** About this exercise **
All lines from the one containing "SHS | | | no |" through the end of the data below are to be transcribed exactly. Leave out the rest.

(Dataset entries)

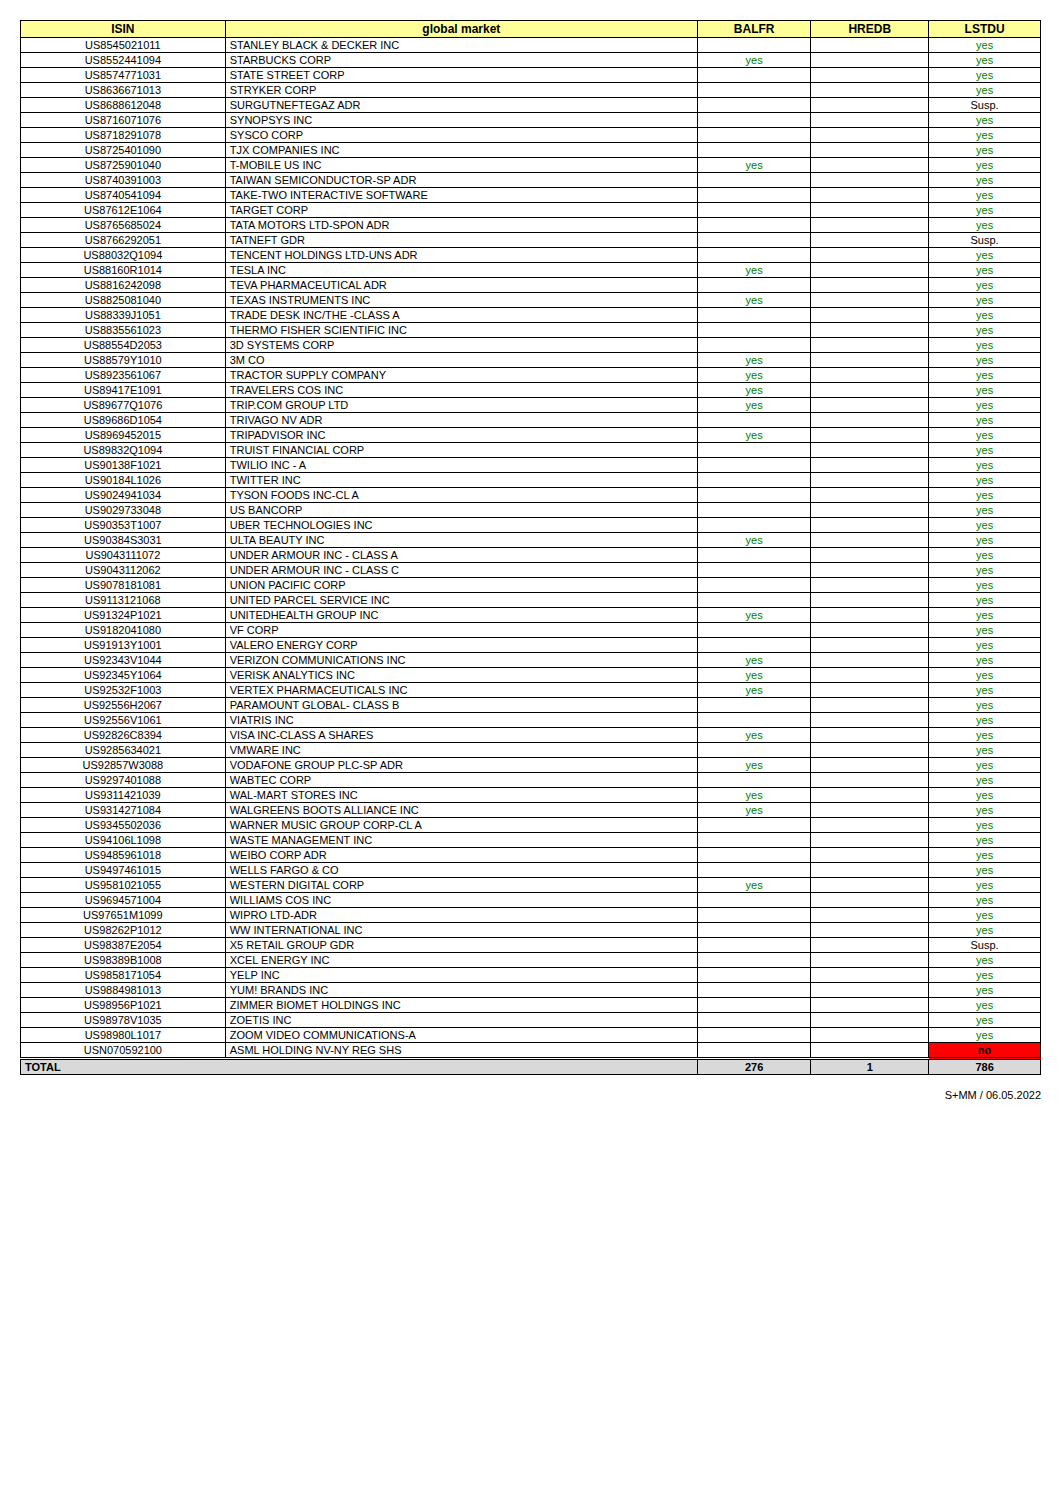| ISIN | global market | BALFR | HREDB | LSTDU |
| --- | --- | --- | --- | --- |
| US8545021011 | STANLEY BLACK & DECKER INC | | | yes |
| US8552441094 | STARBUCKS CORP | yes | | yes |
| US8574771031 | STATE STREET CORP | | | yes |
| US8636671013 | STRYKER CORP | | | yes |
| US8688612048 | SURGUTNEFTEGAZ ADR | | | Susp. |
| US8716071076 | SYNOPSYS INC | | | yes |
| US8718291078 | SYSCO CORP | | | yes |
| US8725401090 | TJX COMPANIES INC | | | yes |
| US8725901040 | T-MOBILE US INC | yes | | yes |
| US8740391003 | TAIWAN SEMICONDUCTOR-SP ADR | | | yes |
| US8740541094 | TAKE-TWO INTERACTIVE SOFTWARE | | | yes |
| US87612E1064 | TARGET CORP | | | yes |
| US8765685024 | TATA MOTORS LTD-SPON ADR | | | yes |
| US8766292051 | TATNEFT GDR | | | Susp. |
| US88032Q1094 | TENCENT HOLDINGS LTD-UNS ADR | | | yes |
| US88160R1014 | TESLA INC | yes | | yes |
| US8816242098 | TEVA PHARMACEUTICAL ADR | | | yes |
| US8825081040 | TEXAS INSTRUMENTS INC | yes | | yes |
| US88339J1051 | TRADE DESK INC/THE -CLASS A | | | yes |
| US8835561023 | THERMO FISHER SCIENTIFIC INC | | | yes |
| US88554D2053 | 3D SYSTEMS CORP | | | yes |
| US88579Y1010 | 3M CO | yes | | yes |
| US8923561067 | TRACTOR SUPPLY COMPANY | yes | | yes |
| US89417E1091 | TRAVELERS COS INC | yes | | yes |
| US89677Q1076 | TRIP.COM GROUP LTD | yes | | yes |
| US89686D1054 | TRIVAGO NV ADR | | | yes |
| US8969452015 | TRIPADVISOR INC | yes | | yes |
| US89832Q1094 | TRUIST FINANCIAL CORP | | | yes |
| US90138F1021 | TWILIO INC - A | | | yes |
| US90184L1026 | TWITTER INC | | | yes |
| US9024941034 | TYSON FOODS INC-CL A | | | yes |
| US9029733048 | US BANCORP | | | yes |
| US90353T1007 | UBER TECHNOLOGIES INC | | | yes |
| US90384S3031 | ULTA BEAUTY INC | yes | | yes |
| US9043111072 | UNDER ARMOUR INC - CLASS A | | | yes |
| US9043112062 | UNDER ARMOUR INC - CLASS C | | | yes |
| US9078181081 | UNION PACIFIC CORP | | | yes |
| US9113121068 | UNITED PARCEL SERVICE INC | | | yes |
| US91324P1021 | UNITEDHEALTH GROUP INC | yes | | yes |
| US9182041080 | VF CORP | | | yes |
| US91913Y1001 | VALERO ENERGY CORP | | | yes |
| US92343V1044 | VERIZON COMMUNICATIONS INC | yes | | yes |
| US92345Y1064 | VERISK ANALYTICS INC | yes | | yes |
| US92532F1003 | VERTEX PHARMACEUTICALS INC | yes | | yes |
| US92556H2067 | PARAMOUNT GLOBAL- CLASS B | | | yes |
| US92556V1061 | VIATRIS INC | | | yes |
| US92826C8394 | VISA INC-CLASS A SHARES | yes | | yes |
| US9285634021 | VMWARE INC | | | yes |
| US92857W3088 | VODAFONE GROUP PLC-SP ADR | yes | | yes |
| US9297401088 | WABTEC CORP | | | yes |
| US9311421039 | WAL-MART STORES INC | yes | | yes |
| US9314271084 | WALGREENS BOOTS ALLIANCE INC | yes | | yes |
| US9345502036 | WARNER MUSIC GROUP CORP-CL A | | | yes |
| US94106L1098 | WASTE MANAGEMENT INC | | | yes |
| US9485961018 | WEIBO CORP ADR | | | yes |
| US9497461015 | WELLS FARGO & CO | | | yes |
| US9581021055 | WESTERN DIGITAL CORP | yes | | yes |
| US9694571004 | WILLIAMS COS INC | | | yes |
| US97651M1099 | WIPRO LTD-ADR | | | yes |
| US98262P1012 | WW INTERNATIONAL INC | | | yes |
| US98387E2054 | X5 RETAIL GROUP GDR | | | Susp. |
| US98389B1008 | XCEL ENERGY INC | | | yes |
| US9858171054 | YELP INC | | | yes |
| US9884981013 | YUM! BRANDS INC | | | yes |
| US98956P1021 | ZIMMER BIOMET HOLDINGS INC | | | yes |
| US98978V1035 | ZOETIS INC | | | yes |
| US98980L1017 | ZOOM VIDEO COMMUNICATIONS-A | | | yes |
| USN070592100 | ASML HOLDING NV-NY REG SHS | | | no |
| TOTAL | 276 | 1 | 786 |
S+MM / 06.05.2022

** Response area **
| USN070592100 | ASML HOLDING NV-NY REG SHS | | | no |
| TOTAL | 276 | 1 | 786 |
S+MM / 06.05.2022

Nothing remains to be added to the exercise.